The One Imperfect Side of You

I sit down to write this blog post, and one question immediately scrapes my brain.

“How many posts have I tagged ‘web design’? Don’t you ever get tired of working on these things?”

The answer, by the way, is 30, not counting this one. The next two runner up tags, “Gopher” and “My Music Collection“, have 8.

And the other answer is…kinda! I’d really like to keep hammering away at writing my fantasy furry lads, and I guess given that I just streamed it (that was a lot of fun btw), it’s no secret that I’m working on another Quake map. Yet here I am, still pushing around HTML. I can’t just leave stuff unfinished in my head, I guess, and after I converted my site to a table and got back my independence from best practices, I decided to do the same with the top-level Somnolescent site. (Group blog overhaul too, coming soon:tm:.)

Now, the table layout itself wasn’t much of an issue. I got most of it on the first shot, frankly. In fact, here’s a screenshot of that first shot!

somnolescent.net being converted to a table layout
Was a pretty genuinely pog moment, I kinda have to guess at table layouts sometimes.

The issue here is that both actually use JavaScript. I barely know new JavaScript, let alone classic Netscape Javascript 1.2. This meant digging up an old reference from…somewhere and trying to translate modern APIs into something much better supported. I’m telling you, we take a lot of very simple things for granted, stuff like writing text to the page. Did you know JavaScript 1.2 didn’t even have that? It had document.write(), which is basically as good as AIDS these days, and even at the time, it kinda sucked shit.

The one saving grace here is that a new browser will support what an old browser does without question, as long as it’s not such egregiously bad practice that some technorati eventually rallies for everyone leaving it behind. Thankfully, the same JavaScript will work about everywhere. I have no clue how I’d keep the two scripts from conflicting otherwise. Found my old reference, let’s get going.
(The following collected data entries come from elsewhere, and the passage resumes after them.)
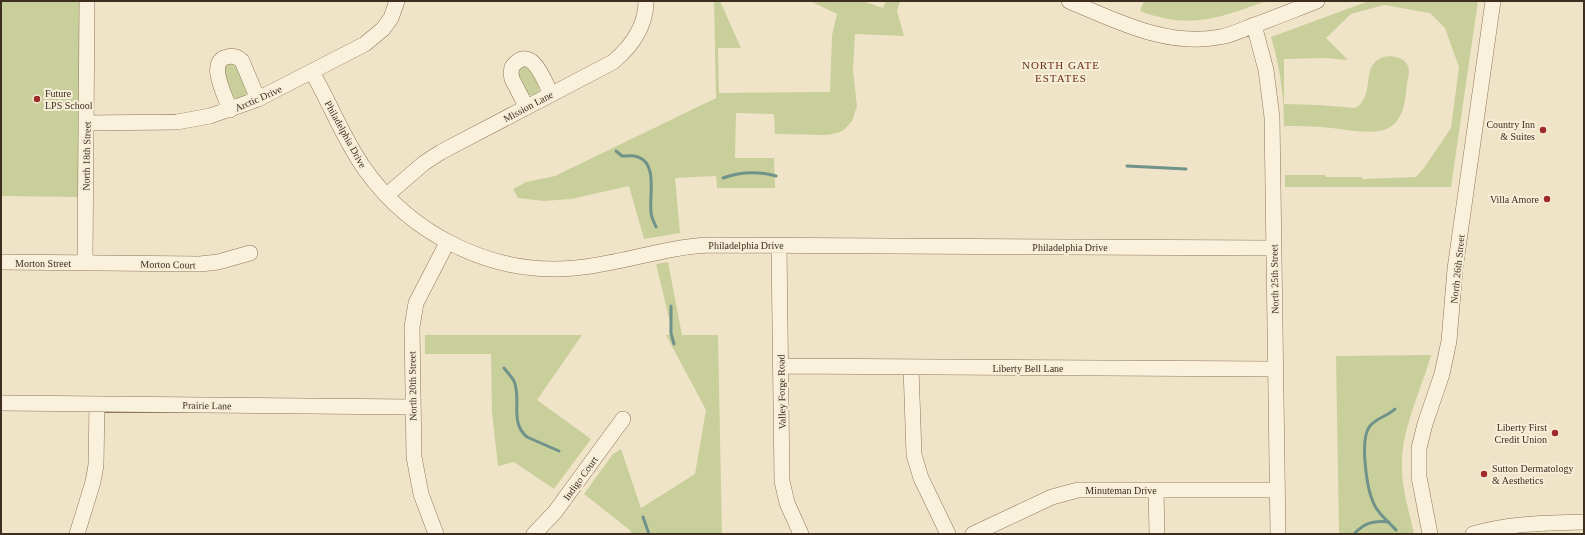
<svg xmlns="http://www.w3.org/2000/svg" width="1585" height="535" font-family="'Times New Roman',serif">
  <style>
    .green { fill: #c9cf9b }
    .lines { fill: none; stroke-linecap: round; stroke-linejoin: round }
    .stream { stroke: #6f938a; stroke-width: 3 }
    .minor-casing { stroke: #8d765c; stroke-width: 16 }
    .minor { stroke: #faf1dc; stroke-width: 15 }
    .poi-dot { fill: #9e2a2b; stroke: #f7eed8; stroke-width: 1.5 }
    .labels { text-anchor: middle; stroke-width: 4; stroke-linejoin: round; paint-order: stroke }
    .poi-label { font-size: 10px; fill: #3d2e20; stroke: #f7eed8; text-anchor: end }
    .street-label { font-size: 10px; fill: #3d2e20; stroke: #f7eed8 }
    .neighbourhood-label { font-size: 11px; letter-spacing: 1px; fill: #6b2e1e; stroke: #f7eed8 }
  </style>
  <rect width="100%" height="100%" fill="#f0e4c8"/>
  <!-- green -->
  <path class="green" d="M 1,1 L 81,1 L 79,197 L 1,196 Z
    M 714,1 L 720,1 L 741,48 L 718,48 L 719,93 L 830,92 L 832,35 L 837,14 L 810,1 L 863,1 L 883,8 L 886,1 L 900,1 L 897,11 L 904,36 L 855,34 L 853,70 L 857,106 L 852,121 L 844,130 L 837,133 L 827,135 L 775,134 L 774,114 L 736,113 L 735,158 L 774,158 L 775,188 L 717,188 L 716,176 L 675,178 L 680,233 L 644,239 L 629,186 L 571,199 L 544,201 L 518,198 L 513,189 L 526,182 L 555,176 L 716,98 Z
    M 1144,1 L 1267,1 C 1218,18 1191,30 1140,11 Z
    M 1369,1 L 1478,1 L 1451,187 L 1285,187 L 1285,175 L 1325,175 L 1326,177 L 1362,177 L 1362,179 L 1416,177 L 1424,168 L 1451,128 L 1459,67 L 1445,28 L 1430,13 L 1384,5 L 1351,14 L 1326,38 L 1348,60 L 1325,58 L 1284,59 L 1284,104 L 1319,105 L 1355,108 C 1376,97 1360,67 1381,58 C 1390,54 1404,57 1408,66 C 1410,72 1408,79 1407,84 C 1405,102 1404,123 1384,130 C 1367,135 1339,128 1321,127 C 1309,126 1296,126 1284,126 C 1284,95 1280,67 1271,37 Z
    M 232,63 L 237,66 L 247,89 L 247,93 L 243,98 L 238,99 L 234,97 L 224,73 L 224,66 Z
    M 523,65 L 530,68 L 539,86 L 539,92 C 526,104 517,80 517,69 Z
    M 668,262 L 682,335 L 718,335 L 722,534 L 630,534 L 631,531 L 584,494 L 613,454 L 621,449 L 641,508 L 695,474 L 706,410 L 666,335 L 673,335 L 656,264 Z
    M 425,335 L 582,335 L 537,400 L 591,439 L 554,489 L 514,462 L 498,466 L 492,412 L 491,354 L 425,354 Z
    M 1431,355 C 1422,388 1402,428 1402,462 C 1401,487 1409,510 1414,534 L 1339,534 L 1336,356 Z"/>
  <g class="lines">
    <!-- stream -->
    <path class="stream" d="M 616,151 L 622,156 C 627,156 633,155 638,157 C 658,164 649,196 651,212 C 651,217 654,222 656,227
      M 1127,166 L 1186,169
      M 723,178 C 742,171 758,171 776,176
      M 671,306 L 671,333 L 674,344
      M 504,368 C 507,372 511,376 514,381 C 522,399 509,422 527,437 L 559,451
      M 1395,409 C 1388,416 1376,418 1370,426 C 1359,439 1367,490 1374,504 C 1378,514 1389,522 1396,530
      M 643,517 L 649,534
      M 1354,534 C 1364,523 1374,520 1389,522"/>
    <!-- minor casing -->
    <g class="minor-casing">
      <path id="minor" d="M 1069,1 C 1117,21 1166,47 1220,37 C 1231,35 1242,30 1252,26 C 1274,18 1296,9 1317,1
        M 1254,25 L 1266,70 L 1272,117 L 1278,534
        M 312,72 C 330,103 343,138 364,168 C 411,235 493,276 575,268 C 621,264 663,247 709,245 L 1273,248
        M 526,106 L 512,79 L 511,73 L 512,67 C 531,42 544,80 551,94
        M 230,110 C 226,97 206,61 227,57 C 233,55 238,57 242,61 L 258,99
        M 86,123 L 177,122 L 210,116 L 258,99 L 365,44 L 383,29 L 391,18 L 397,1
        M 387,195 L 424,163 L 441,152 L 613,62 C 632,46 646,27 646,1
        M 779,246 L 782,481 L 787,503 L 801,534
        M 1,262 L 200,264 L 218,262 L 250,253
        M 85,263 L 87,1
        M 781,366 L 1276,369
        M 911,367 L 914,455 L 921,478 L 948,534
        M 1,403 L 412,407
        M 1156,490 L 1157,534
        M 77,534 L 93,482 L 96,465 L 97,404
        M 436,534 L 421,494 L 414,457 L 412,327 L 416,303 L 447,243
        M 534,534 L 555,512 L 623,419
        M 973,534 L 1052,497 L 1078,490 L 1277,490
        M 1430,534 L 1419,477 L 1419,448 L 1425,424 L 1442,374 L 1449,341 L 1455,269 L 1493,1
        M 1473,534 C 1510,523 1546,523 1584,522"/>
    </g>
    <!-- minor -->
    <use href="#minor" class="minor"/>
  </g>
  <!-- markers -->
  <g class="poi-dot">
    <circle cx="37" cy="99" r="4"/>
    <circle cx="1543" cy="130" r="4"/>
    <circle cx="1547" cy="199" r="4"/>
    <circle cx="1555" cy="433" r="4"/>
    <circle cx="1484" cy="474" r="4"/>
  </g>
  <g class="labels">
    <!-- poi labels -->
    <g class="poi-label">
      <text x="45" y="97" text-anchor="start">Future<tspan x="45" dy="12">LPS School</tspan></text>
      <text x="1535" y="128">Country Inn<tspan x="1535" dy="12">&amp; Suites</tspan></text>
      <text x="1539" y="203">Villa Amore</text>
      <text x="1547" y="431">Liberty First<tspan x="1547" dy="12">Credit Union</tspan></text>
      <text x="1492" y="472" text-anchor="start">Sutton Dermatology<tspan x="1492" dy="12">&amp; Aesthetics</tspan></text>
    </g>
    <!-- street labels -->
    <g class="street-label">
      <text transform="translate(258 98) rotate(-24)" y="4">Arctic Drive</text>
      <text transform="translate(528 106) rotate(-28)" y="4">Mission Lane</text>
      <text transform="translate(346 134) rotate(61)" y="4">Philadelphia Drive</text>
      <text transform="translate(86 156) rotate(-89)" y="4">North 18th Street</text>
      <text x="746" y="249">Philadelphia Drive</text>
      <text x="1070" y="251">Philadelphia Drive</text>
      <text x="43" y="267">Morton Street</text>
      <text transform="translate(168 264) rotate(1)" y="4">Morton Court</text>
      <text transform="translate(1457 269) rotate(-84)" y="4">North 26th Street</text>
      <text transform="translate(1274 279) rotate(-91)" y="4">North 25th Street</text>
      <text x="1028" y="372">Liberty Bell Lane</text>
      <text transform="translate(412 386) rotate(-91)" y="4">North 20th Street</text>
      <text transform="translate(781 392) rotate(-91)" y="4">Valley Forge Road</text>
      <text transform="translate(207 405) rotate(1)" y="4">Prairie Lane</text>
      <text transform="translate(580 478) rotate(-54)" y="4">Indigo Court</text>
      <text x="1121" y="494">Minuteman Drive</text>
    </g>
    <!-- neighbourhood labels -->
    <g class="neighbourhood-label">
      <text x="1061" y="69">NORTH GATE<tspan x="1061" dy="13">ESTATES</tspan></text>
    </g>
  </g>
  <!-- border -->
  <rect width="1585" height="535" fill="none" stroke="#3d2e20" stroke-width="4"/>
</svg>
Now, there’s three core hotspots of scripting on somnolescent.net, the page banners, the ads, and the “meet the Somnolians” page. The first two work on the same core principle, an array features a list of choices, and a variable is set to one of these choices by multiplying the length of the array by math.floor. Most of the core of the script worked the exact same, I just had to convert the “old” QuerySelector()-based method to document.images[].src, which is the way you manipulate and preload images in Netscape JavaScript. If you use the name attribute, it works about as efficiently as QuerySelector too, which is nice, though it requires you giving up validating as HTML5 since name is obsolete now. Tragic.

somnolescent.net, converted to a table layout

The harder part was the “meet the Somnolians” page. Listeners in Netscape JavaScript are actually set up as HTML attributes, hence the OnClick and OnMouseOver stuff, while good practice now is using an inline EventListener in your code. Here came the nasty part. While I could get hovering over each head to work just fine, and I could get clicking to reveal the bios just fine, I couldn’t get both to work! Once OnMouseOut fired, it would always close that head’s eyes, even if that was the actively-selected Somnolian.

This has to do with the way the original page was set up. In the original setup, the heads weren’t separate images, but rather, a spritesheet. This meant hovering was handled totally separately from the script; mouse away from the head, and the stylesheet appended by the script to open the eyes is unaffected. Here, each head is a different image altogether, so mousing over the active head overwrites which image is being currently shown, no matter what. I tried to make it check for which head was active in the code before it overwrote it, I tried only overwriting the heads at times when I knew they’d all be closed, but it just didn’t come to pass. I had to either scrap the hover or the eyes staying open.

The new "meet the Somnolians" page
I really like your sona, dcb. I dunno if I’ve ever said that, but lynx was a good choice.

On the new version of the page, there is no hovering. Clicking on the heads now shows you the old hover image instead. Not quite as animated, but it still works alright. (Not that the old “active” heads went to waste; they’re now used on the static bio page for even older browsers and people with JavaScript disabled.) There’s also a few new pages, one for our new public IRC channel, one for a few of our non-Somnolian friends (check em out), and the aforementioned static bio page. Not a bad update, all in all.

At the moment, I’m having trouble getting the site to not force HTTPS, despite it working hours ago and despite there quite literally being no .htaccess at the moment to even rewrite URLs, but eh. You know how this stuff works. I’ll see how it’s working tomorrow and contact support or something if not.

My dream is to have the Writing category as big as the Technologizing category, I promise.